After Paul’s death, Ralph and I became even closer as friends and I visited him when I could. Having moved to Montréal, Québec made it a little difficult but we managed to talk on the phone, exchange letters and have our visits that would take all day as we caught up on each other’s artwork and projects and personal lives. I don’t know many artists or "creatives" and my talks with Ralph are precious memories for me and likely won’t happen with anyone else. His passing is a loss for me on many levels. 


It’s a loss for more than myself, though. Ralph was a piece of gay history who guarded that history by telling his story and guarding the photos Paul had taken as a journalist over the years, a legend in the paper doll world and a good friend to everyone in his life. This is a hole in the world that can’t be filled.

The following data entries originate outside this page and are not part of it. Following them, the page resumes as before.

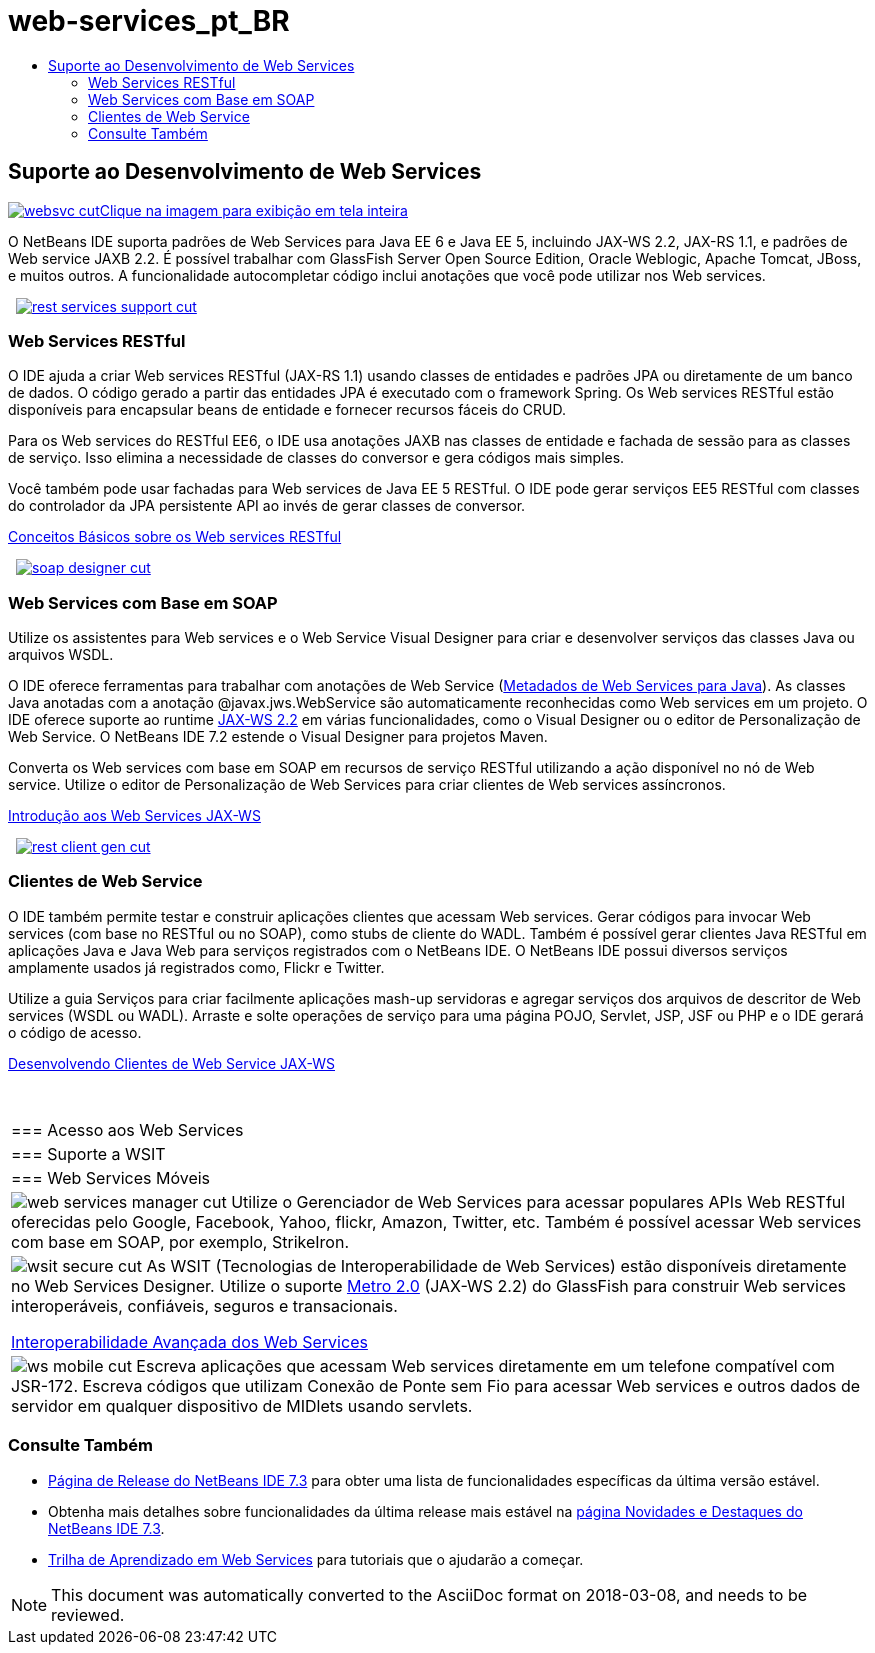 // 
//     Licensed to the Apache Software Foundation (ASF) under one
//     or more contributor license agreements.  See the NOTICE file
//     distributed with this work for additional information
//     regarding copyright ownership.  The ASF licenses this file
//     to you under the Apache License, Version 2.0 (the
//     "License"); you may not use this file except in compliance
//     with the License.  You may obtain a copy of the License at
// 
//       http://www.apache.org/licenses/LICENSE-2.0
// 
//     Unless required by applicable law or agreed to in writing,
//     software distributed under the License is distributed on an
//     "AS IS" BASIS, WITHOUT WARRANTIES OR CONDITIONS OF ANY
//     KIND, either express or implied.  See the License for the
//     specific language governing permissions and limitations
//     under the License.
//

= web-services_pt_BR
:jbake-type: page
:jbake-tags: oldsite, needsreview
:jbake-status: published
:keywords: Apache NetBeans  web-services_pt_BR
:description: Apache NetBeans  web-services_pt_BR
:toc: left
:toc-title:

 

== Suporte ao Desenvolvimento de Web Services

link:../../images_www/v7/screenshots/websvc.png[image:websvc-cut.png[][font-11]#Clique na imagem para exibição em tela inteira#]

O NetBeans IDE suporta padrões de Web Services para Java EE 6 e Java EE 5, incluindo JAX-WS 2.2, JAX-RS 1.1, e padrões de Web service JAXB 2.2. É possível trabalhar com GlassFish Server Open Source Edition, Oracle Weblogic, Apache Tomcat, JBoss, e muitos outros. A funcionalidade autocompletar código inclui anotações que você pode utilizar nos Web services.

    [overview-right]#link:../../images_www/v7/3/features/rest-services-support.png[image:rest-services-support-cut.png[]]#

=== Web Services RESTful

O IDE ajuda a criar Web services RESTful (JAX-RS 1.1) usando classes de entidades e padrões JPA ou diretamente de um banco de dados. O código gerado a partir das entidades JPA é executado com o framework Spring. Os Web services RESTful estão disponíveis para encapsular beans de entidade e fornecer recursos fáceis do CRUD.

Para os Web services do RESTful EE6, o IDE usa anotações JAXB nas classes de entidade e fachada de sessão para as classes de serviço. Isso elimina a necessidade de classes do conversor e gera códigos mais simples.

Você também pode usar fachadas para Web services de Java EE 5 RESTful. O IDE pode gerar serviços EE5 RESTful com classes do controlador da JPA persistente API ao invés de gerar classes de conversor.

link:../../kb/docs/websvc/rest.html[Conceitos Básicos sobre os Web services RESTful]

     [overview-left]#link:../../images_www/v7/3/features/soap-designer.png[image:soap-designer-cut.png[]]#

=== Web Services com Base em SOAP

Utilize os assistentes para Web services e o Web Service Visual Designer para criar e desenvolver serviços das classes Java ou arquivos WSDL.

O IDE oferece ferramentas para trabalhar com anotações de Web Service (link:http://jcp.org/en/jsr/detail?id=181[Metadados de Web Services para Java]). As classes Java anotadas com a anotação @javax.jws.WebService são automaticamente reconhecidas como Web services em um projeto. O IDE oferece suporte ao runtime link:https://jax-ws.dev.java.net[JAX-WS 2.2] em várias funcionalidades, como o Visual Designer ou o editor de Personalização de Web Service. O NetBeans IDE 7.2 estende o Visual Designer para projetos Maven.

Converta os Web services com base em SOAP em recursos de serviço RESTful utilizando a ação disponível no nó de Web service. Utilize o editor de Personalização de Web Services para criar clientes de Web services assíncronos.

link:../../kb/docs/websvc/jax-ws.html[Introdução aos Web Services JAX-WS]

     [overview-right]#link:../../images_www/v7/3/features/rest-client-gen.png[image:rest-client-gen-cut.png[]]#

=== Clientes de Web Service

O IDE também permite testar e construir aplicações clientes que acessam Web services. Gerar códigos para invocar Web services (com base no RESTful ou no SOAP), como stubs de cliente do WADL. Também é possível gerar clientes Java RESTful em aplicações Java e Java Web para serviços registrados com o NetBeans IDE. O NetBeans IDE possui diversos serviços amplamente usados já registrados como, Flickr e Twitter.

Utilize a guia Serviços para criar facilmente aplicações mash-up servidoras e agregar serviços dos arquivos de descritor de Web services (WSDL ou WADL). Arraste e solte operações de serviço para uma página POJO, Servlet, JSP, JSF ou PHP e o IDE gerará o código de acesso.

link:../../kb/docs/websvc/client.html[Desenvolvendo Clientes de Web Service JAX-WS]

 
|===

|=== Acesso aos Web Services

 |

=== Suporte a WSIT

 |

=== Web Services Móveis

 

|[overview-centre]#image:web-services-manager-cut.png[]#
Utilize o Gerenciador de Web Services para acessar populares APIs Web RESTful oferecidas pelo Google, Facebook, Yahoo, flickr, Amazon, Twitter, etc. Também é possível acessar Web services com base em SOAP, por exemplo, StrikeIron.

 |

[overview-centre]#image:wsit-secure-cut.png[]#
As WSIT (Tecnologias de Interoperabilidade de Web Services) estão disponíveis diretamente no Web Services Designer. Utilize o suporte link:http://metro.dev.java.net/[Metro 2.0] (JAX-WS 2.2) do GlassFish para construir Web services interoperáveis, confiáveis, seguros e transacionais.

link:../../kb/docs/websvc/wsit.html[Interoperabilidade Avançada dos Web Services]

 |

[overview-centre]#image:ws-mobile-cut.png[]#
Escreva aplicações que acessam Web services diretamente em um telefone compatível com JSR-172. Escreva códigos que utilizam Conexão de Ponte sem Fio para acessar Web services e outros dados de servidor em qualquer dispositivo de MIDlets usando servlets.

 
|===

=== Consulte Também

* link:/community/releases/73/index.html[Página de Release do NetBeans IDE 7.3] para obter uma lista de funcionalidades específicas da última versão estável.
* Obtenha mais detalhes sobre funcionalidades da última release mais estável na link:http://wiki.netbeans.org/NewAndNoteworthyNB73[página Novidades e Destaques do NetBeans IDE 7.3].
* link:../../kb/trails/web.html[Trilha de Aprendizado em Web Services] para tutoriais que o ajudarão a começar.

NOTE: This document was automatically converted to the AsciiDoc format on 2018-03-08, and needs to be reviewed.
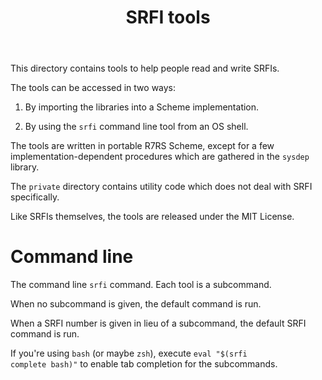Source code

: #+Title: SRFI tools

This directory contains tools to help people read and write SRFIs.

The tools can be accessed in two ways:

1. By importing the libraries into a Scheme implementation.

2. By using the ~srfi~ command line tool from an OS shell.

The tools are written in portable R7RS Scheme, except for a few
implementation-dependent procedures which are gathered in the ~sysdep~
library.

The ~private~ directory contains utility code which does not deal with
SRFI specifically.

Like SRFIs themselves, the tools are released under the MIT License.

* Command line

The command line ~srfi~ command. Each tool is a subcommand.

When no subcommand is given, the default command is run.

When a SRFI number is given in lieu of a subcommand, the default SRFI
command is run.

If you're using ~bash~ (or maybe ~zsh~), execute ~eval "$(srfi
complete bash)"~ to enable tab completion for the subcommands.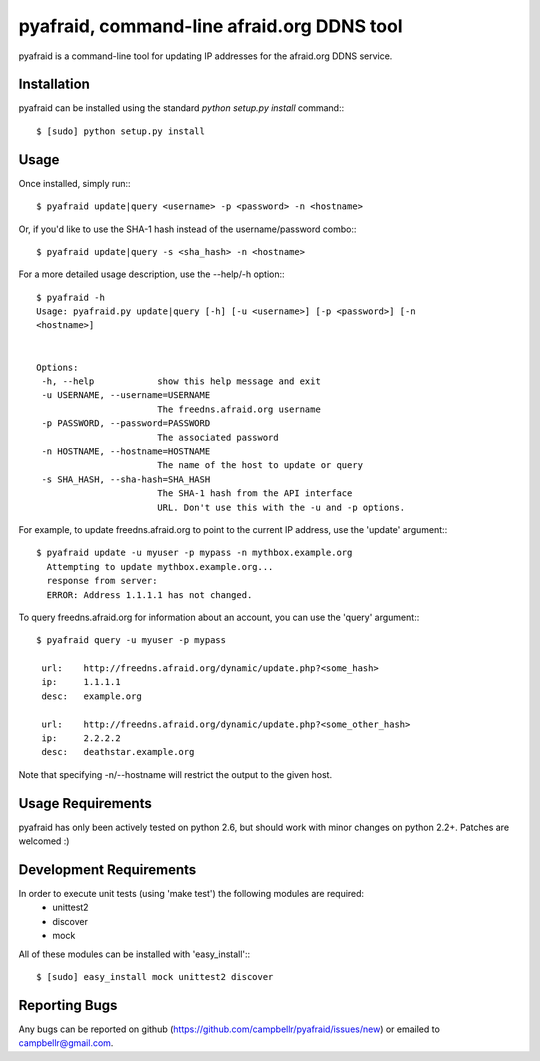 ============================================
 pyafraid, command-line afraid.org DDNS tool
============================================

pyafraid is a command-line tool for updating IP addresses for the afraid.org DDNS service.

Installation
============

pyafraid can be installed using the standard `python setup.py install` command:::
 
 $ [sudo] python setup.py install

Usage
=====

Once installed, simply run:::

  $ pyafraid update|query <username> -p <password> -n <hostname>


Or, if you'd like to use the SHA-1 hash instead of the
username/password combo:::

  $ pyafraid update|query -s <sha_hash> -n <hostname>


For a more detailed usage description, use the --help/-h option:::

 $ pyafraid -h
 Usage: pyafraid.py update|query [-h] [-u <username>] [-p <password>] [-n
 <hostname>]


 Options:
  -h, --help            show this help message and exit
  -u USERNAME, --username=USERNAME
                        The freedns.afraid.org username
  -p PASSWORD, --password=PASSWORD
                        The associated password
  -n HOSTNAME, --hostname=HOSTNAME
                        The name of the host to update or query
  -s SHA_HASH, --sha-hash=SHA_HASH
                        The SHA-1 hash from the API interface
                        URL. Don't use this with the -u and -p options.

For example, to update freedns.afraid.org to point to the current IP address,
use the 'update' argument:::

 $ pyafraid update -u myuser -p mypass -n mythbox.example.org
   Attempting to update mythbox.example.org...
   response from server:
   ERROR: Address 1.1.1.1 has not changed. 


To query freedns.afraid.org for information about an account, you can use the 'query' argument:::

 $ pyafraid query -u myuser -p mypass

  url:    http://freedns.afraid.org/dynamic/update.php?<some_hash>
  ip:     1.1.1.1
  desc:   example.org
 
  url:    http://freedns.afraid.org/dynamic/update.php?<some_other_hash>
  ip:     2.2.2.2
  desc:   deathstar.example.org


Note that specifying -n/--hostname will restrict the output to the given host.


Usage Requirements
==================

pyafraid has only been actively tested on python 2.6, but should work with minor changes on python 2.2+.
Patches are welcomed :)


Development Requirements
=========================

In order to execute unit tests (using 'make test') the following modules are required:
    * unittest2
    * discover
    * mock

All of these modules can be installed with 'easy_install':::

 $ [sudo] easy_install mock unittest2 discover


Reporting Bugs
==============

Any bugs can be reported on github (https://github.com/campbellr/pyafraid/issues/new)
or emailed to campbellr@gmail.com.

Good bye my longtime friend. The last 40 years were not enough. 

Ralph as a child

31 March 2025

Documentary restoration: The Twelve - Boston gar bar logos


 I started my next documentary restoration. Each one gets more complicated and prepares me for the next. This was originally made in 2006 and, as usual, with no budget. The former 1270 security head, Bruce, found all sorts of photos and some very rough video about the club, its owner and the people who went there. I had a clip taken from a memorial video that showed many of the old gay bars in Boston which wasn't ideal but it was all I could find. 20 years later, there is a lot more info on the web but still not as much as I would like. I went through photos, newspaper and magazine ads and found a good 20 logos I could clean up or redraw and give a consistent look too to replace the bad video with something more professional. In 2011 I re-edited the 2006 version and took out some bad graphics of my own and this time I hope to do more of that and elevate the doc closer to today's standards. I discovered Final Cut Pro will isolate the voices  and it took out the background music which will give me more options for re-editing the film as the original interview files are long gone. 

28 March 2025

Outriders (2003) restored and updated to HD

 


In 2003 I made a documentary for the 20th anniversary of Outriders, the gay group that ride annually from Boston to Provincetown in one day. I did it for almost 20 year when I lived in Boston and it is a great ride with great people. The standard definition version, like most Sd videos just doesn't cut it on modern devices so I am upgrading my older films so they can still be relevant and hopefully inform people about things like Outriders which is just a fantastic organization.

14 March 2025

Animation Project: Masque of the Red Death - Prospero

 

This was a bear to do, The coat is not from the plugin I used to make the characters I spent 30 hours trying to attach it so it would animate with the figure. In the end... there is a way to do in the plugin itself which takes 1 minute. God damn it! At least I know about this feature and use it in future. It needed mnor tweaks after it was done but that is often the case. 

04 March 2025

Animation Project: Masque of the Red Death

 


Male party guest. This was done with the Humgen plugin and a medieval shirt I bought to speed up the process of making all the models. Adding the shirt to the plugin model was challenging but I figured it out.  My plan is to make and rig maybe 10 guests and then "fake" the rest with illustrations for the people in the background. I can only render so many characters at once so I have to be prudent with them. I think I will try Prospero next as he is one of two characters that actually do anything and I already made the robed figure. Doing all this will make future projects much easier to set up. 

21 February 2025

Animation Project: Masque of the Red Death



 The robed figure. Already rigged for movement, though the eyes will need better control. I haven't gone much further with this lately. I haven't had the energy to figure out what needs to come next.